Platform Engineer - AI Platform team
Role details
Job location
Tech stack
Job description
The Internal Platform is a pivotal foundation that accelerates product development by providing a reliable, scalable, and self-service ecosystem. It supports the entire software lifecycle and is meticulously tailored to meet the organization's technological needs and strategic direction.
The platform enables development teams to operate autonomously in 80% of cases, reducing dependency on the Internal Platform area, and ensuring that compliance, security, and business continuity are integrated across the entire platform - defending general reliability of services, and data integrity.
Overall, a platform engineering team plays a critical role in ensuring a company's technology infrastructure is reliable and scalable.
The Internal Platform area consists of 34 people including 27 individual contributors 2 Staff Engineers, 4 Engineering Managers and Head of Internal Platform. The team is organized in a way to efficiently address Stakeholders needs.
The AI Platform Engineers team is a part of the Internal Platform area and nowadays consists of 3 Platform Engineer, Software Engineer, and an Engineering Manager. The team is accountable for designing, building and maintaining the company AI infrastructure. Ensuring high availability, scalability, security and cost efficiency. As AI needs are growing, we are intensely growing that team to be "The Magnificent Seven".
What are the challenges in the team?
- The complexity of the Docplanner organization: Docplanner is a complex organization with multiple teams working on various products and services. One of the main challenges for the platform engineering teams is to understand and integrate the diverse technology stacks used by different teams.
- Scalability and reliability of systems: As Docplanner grows and expands, the demand for the technology infrastructure also increases. The platform engineering team must ensure that the systems are designed to handle high traffic, are scalable, and secure
Who will you work closely with?
You will work closely with Product Teams to understand their technical requirements and provide them with the necessary tools, services, and infrastructure to support their development efforts. Your insights and expertise will contribute to enhancing the efficiency and effectiveness of their workflows.
How would you be impacting our mission?
- Design, implement, and manage AI Platform architecture.
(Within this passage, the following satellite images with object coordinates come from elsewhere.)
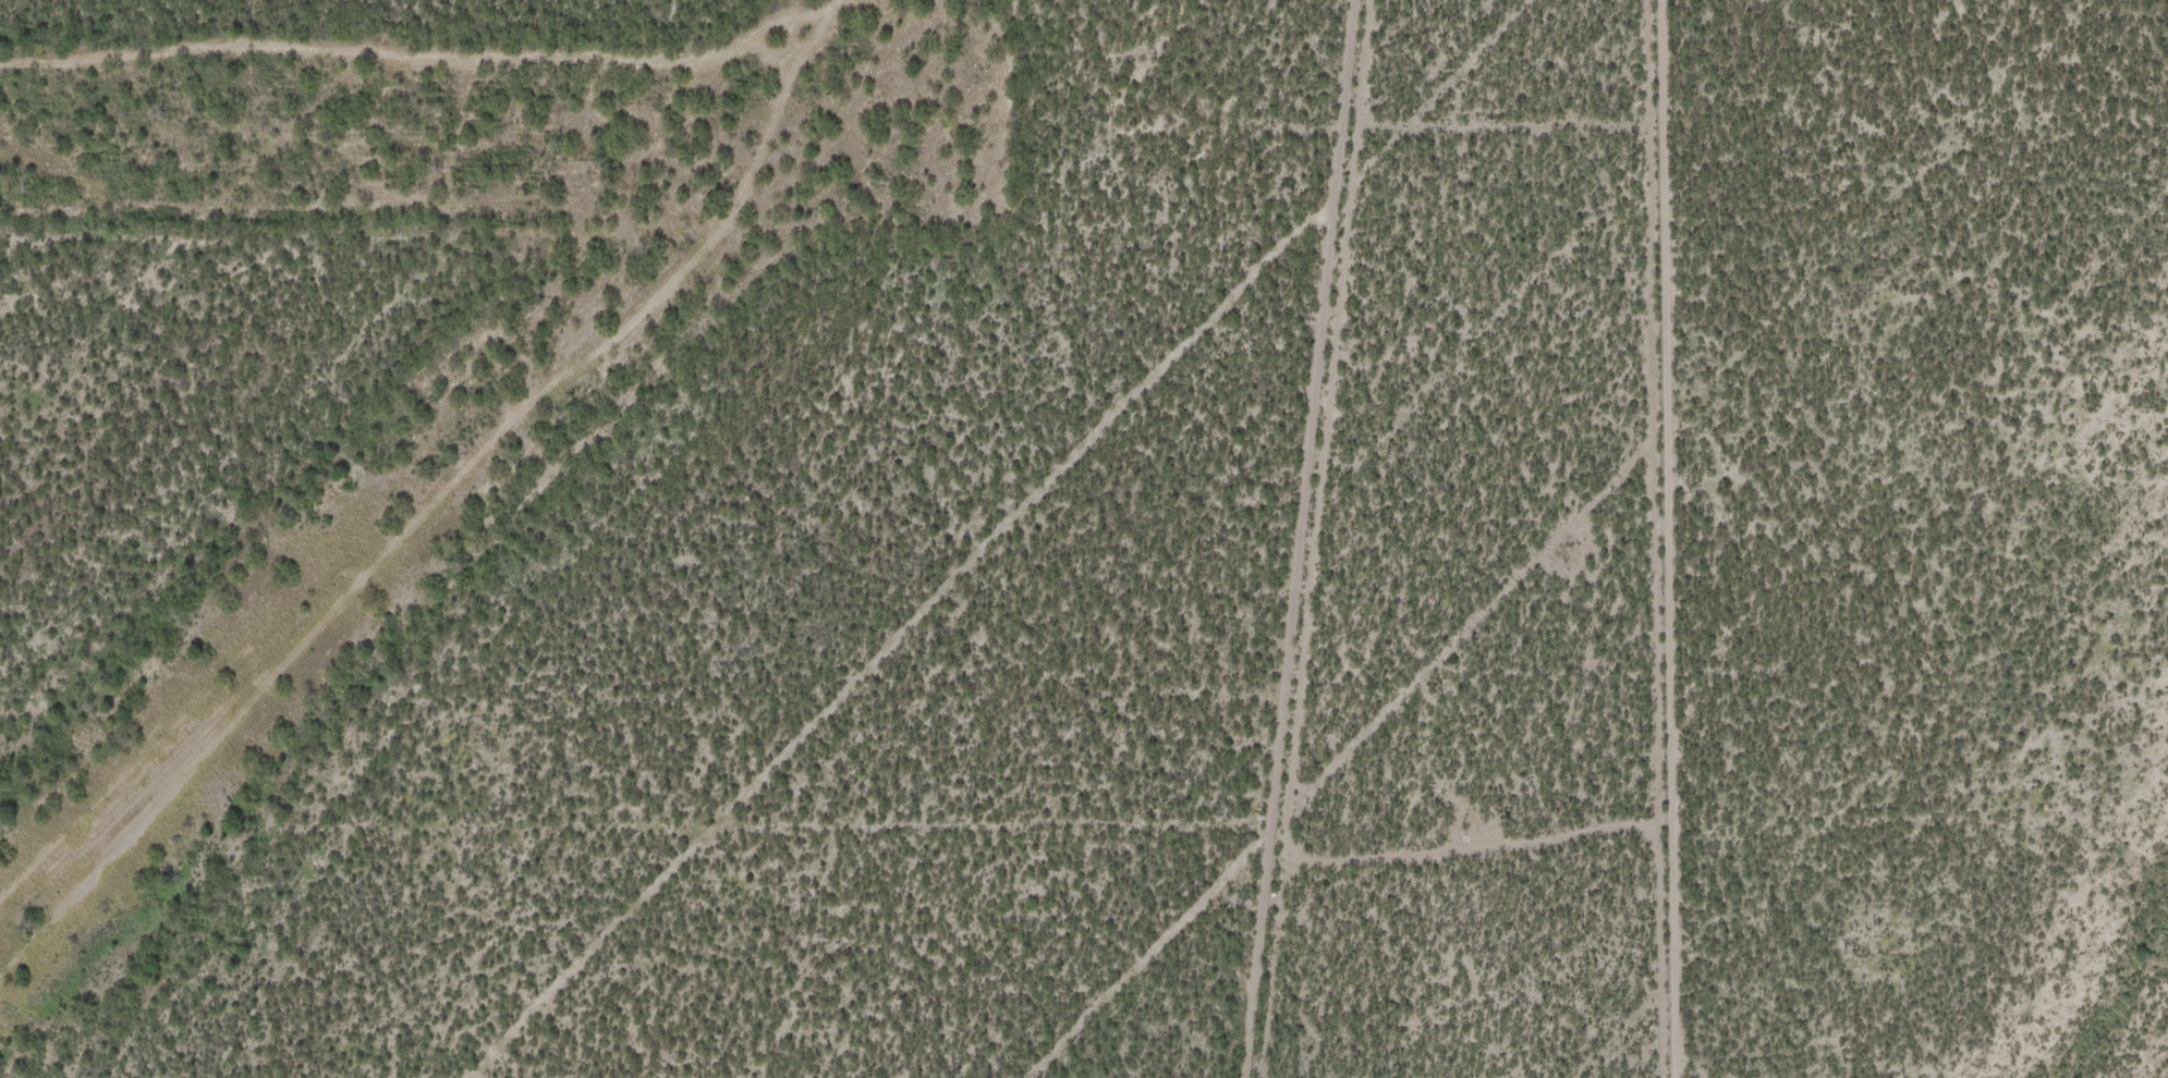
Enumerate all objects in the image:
road: (2110, 38)
road: (2058, 177)
airport: (651, 531)

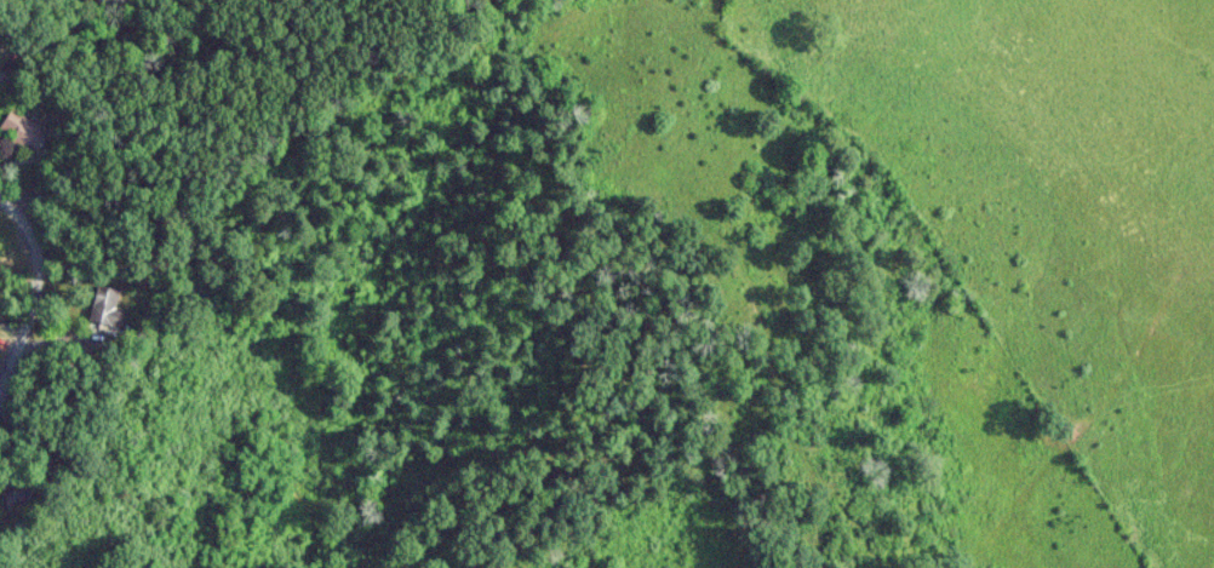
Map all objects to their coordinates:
road: (93, 32)
building: (20, 131)
road: (28, 297)
building: (103, 307)

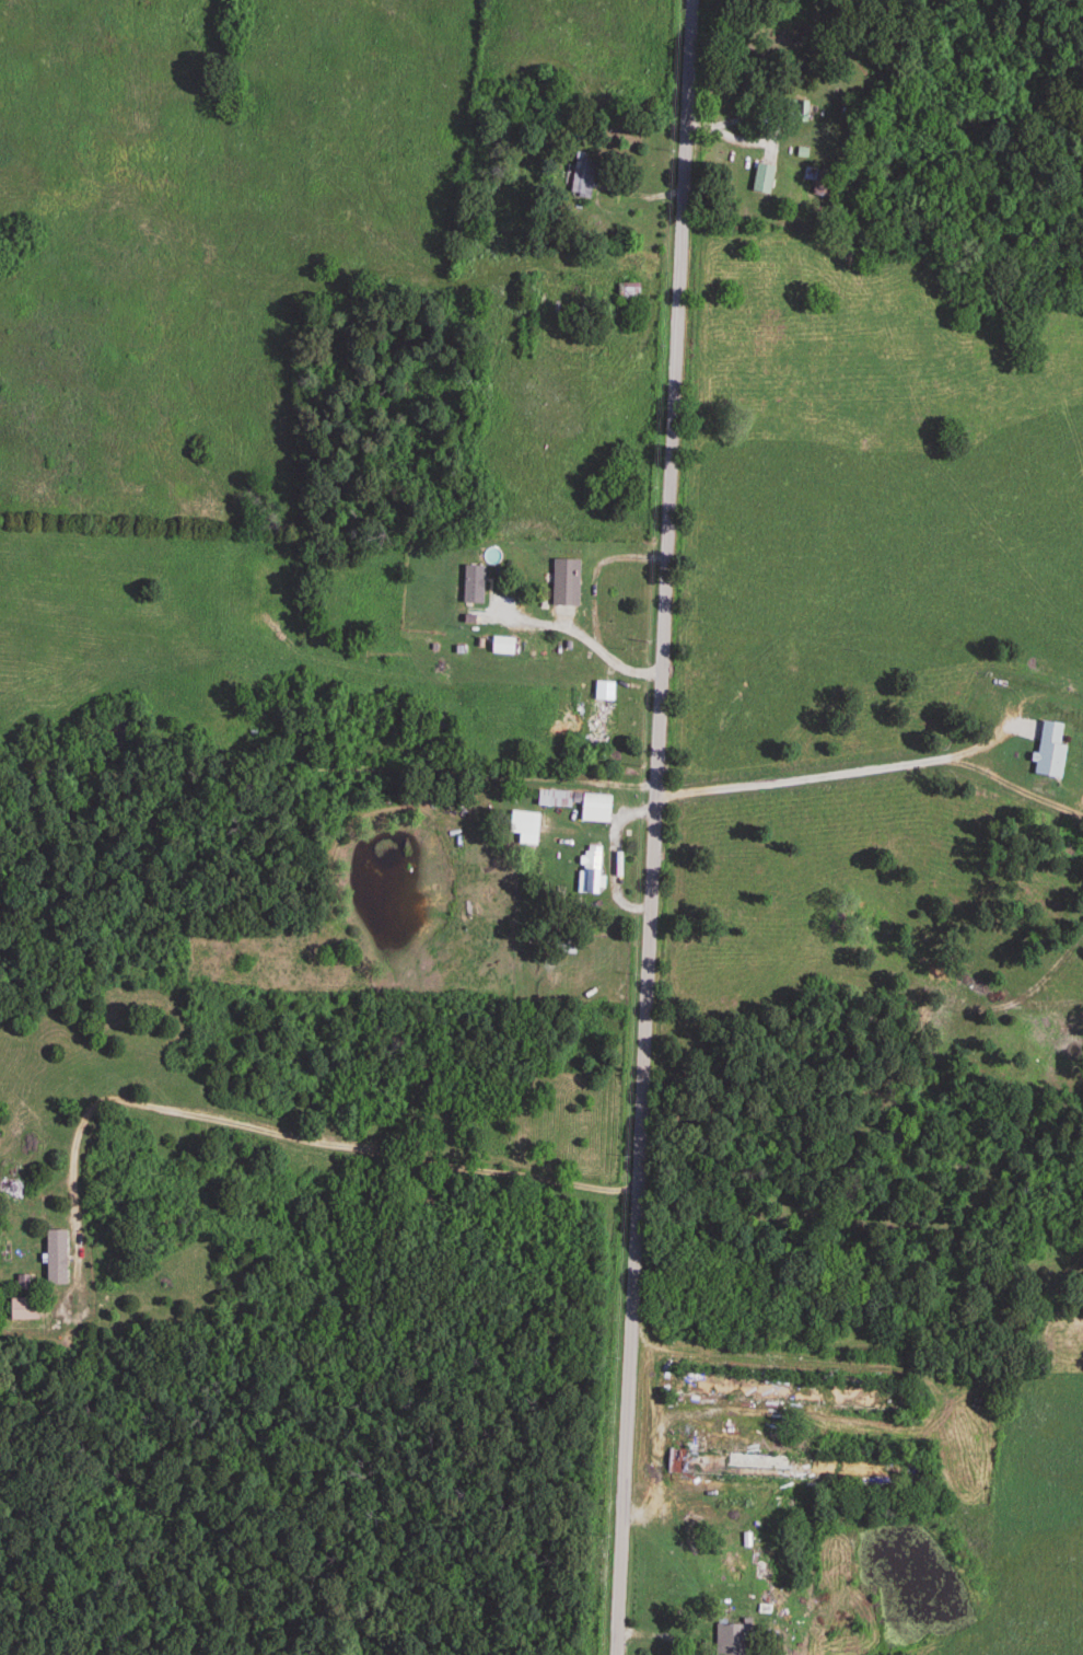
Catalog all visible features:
building: (796, 112)
building: (581, 177)
building: (761, 181)
building: (626, 295)
building: (564, 585)
building: (472, 587)
road: (579, 638)
building: (501, 648)
building: (601, 711)
building: (1047, 753)
road: (837, 775)
building: (553, 800)
building: (595, 805)
road: (653, 827)
building: (593, 871)
road: (256, 1138)
building: (22, 1312)
building: (782, 1392)
road: (655, 1430)
building: (787, 1469)
building: (728, 1636)

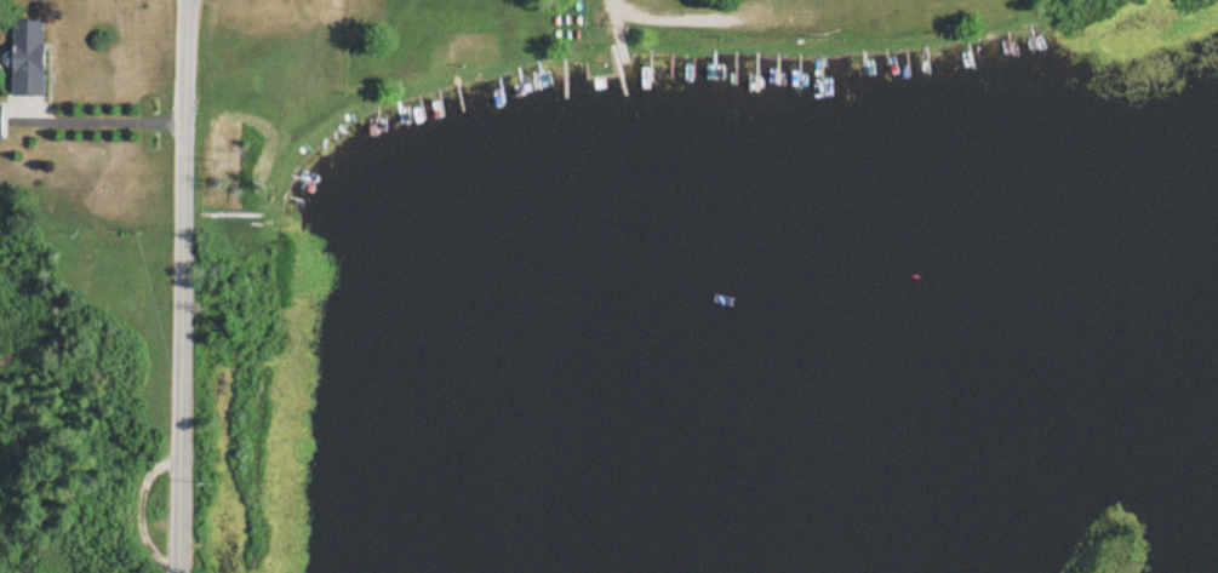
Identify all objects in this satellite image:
building: (24, 58)
building: (0, 120)
road: (101, 121)
road: (179, 286)

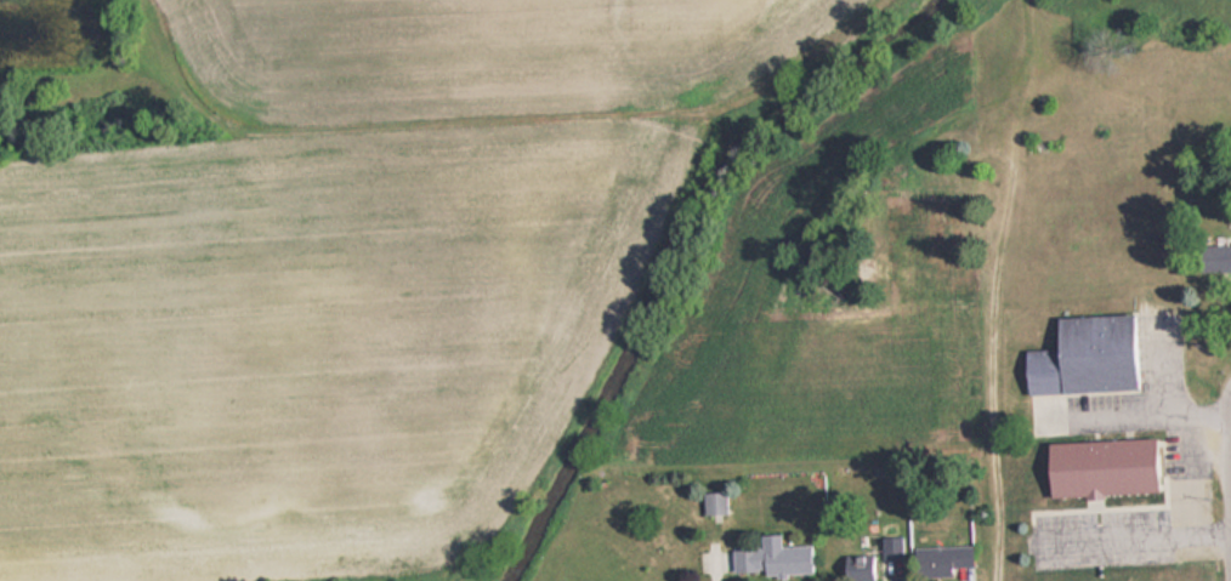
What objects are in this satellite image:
building: (925, 200)
building: (1213, 257)
building: (1080, 355)
road: (1228, 462)
building: (1096, 467)
building: (712, 503)
building: (770, 558)
building: (940, 559)
building: (855, 568)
- Control AI-related costs, including models, GPUs, and other resources.
- Work closely with Product teams to provide technical expertise and propose innovative solutions.
- Guarantee highly available AI services through best practices and automation.
- Collaborate with ML teams to operationalize AI models and integrate them into systems.
- Troubleshoot critical issues and continuously optimize system performance.
- Provide day-to-day support to team members and contribute to knowledge sharing.
Requirements
- Strong experience with Kubernetes (must-have).
- Knowledge of Terraform, Crossplane (nice to have) and Helm charts.
- Experience with CI/CD tools like GH Actions, Argo CD and Argo Rollouts.
- Familiarity with tools like Karpenter, KEDA, Velero and Cilium.
- Experience building secure, scalable, and high-availability environments on AWS.
- Understanding of Disaster Recovery Planning and strategies for cloud infrastructure.
- Cloud AI offering: familiar with AWS Bedrock or Azure OpenAI
- Experience with Python apps at scale.
- Experience working with GPUs and distributing workloads.
- Be prepared to work in a startup-like environment, where priorities can shift quickly, tasks evolve rapidly, and flexibility is key to success in our fast-paced setting.
- Comfortable scripting or developing tools in Bash or Go.
- You can communicate in English (both spoken and written - min. B2 level).
- Growth mindset: nobody ticks all those boxes above, but willingness to learn is strongly valued here.
Benefits & conditions
- Technical Interview - 1 hour
- Home assignment
- Assignment presentation + Coffee with the team - 2 hours (1 hour for each)
Each step is designed to help both you and our team understand whether this is a strong mutual fit. We'll guide you through each stage so you always know what's coming
Let's talk money
- A salary adequate to your experience and skills.
- Flexible remuneration and benefits system via Flexoh, which includes: restaurant card, transportation card, kindergarten, and training tax savings.
True flexibility and work-life balance
- Remote or hybrid work model with our hub in Barcelona.
- Flexible working hours (fully flexible, as in most cases you only have to be on a couple of meetings weekly).
- Summer intensive schedule during July and August (work 7 hours, finish earlier).
- 23 paid holidays, with exchangeable local bank holidays.
- Additional paid holiday on your birthday or work anniversary (you choose what you want to celebrate).
Health comes first
- Private healthcare plan with Adeslas for you and subsidized for your family (medical and dental).
- Access to hundreds of gyms for a symbolic fee in partnership for you and your family with Andjoy.
- Access to iFeel, a technological platform for mental wellness offering online psychological support and counseling.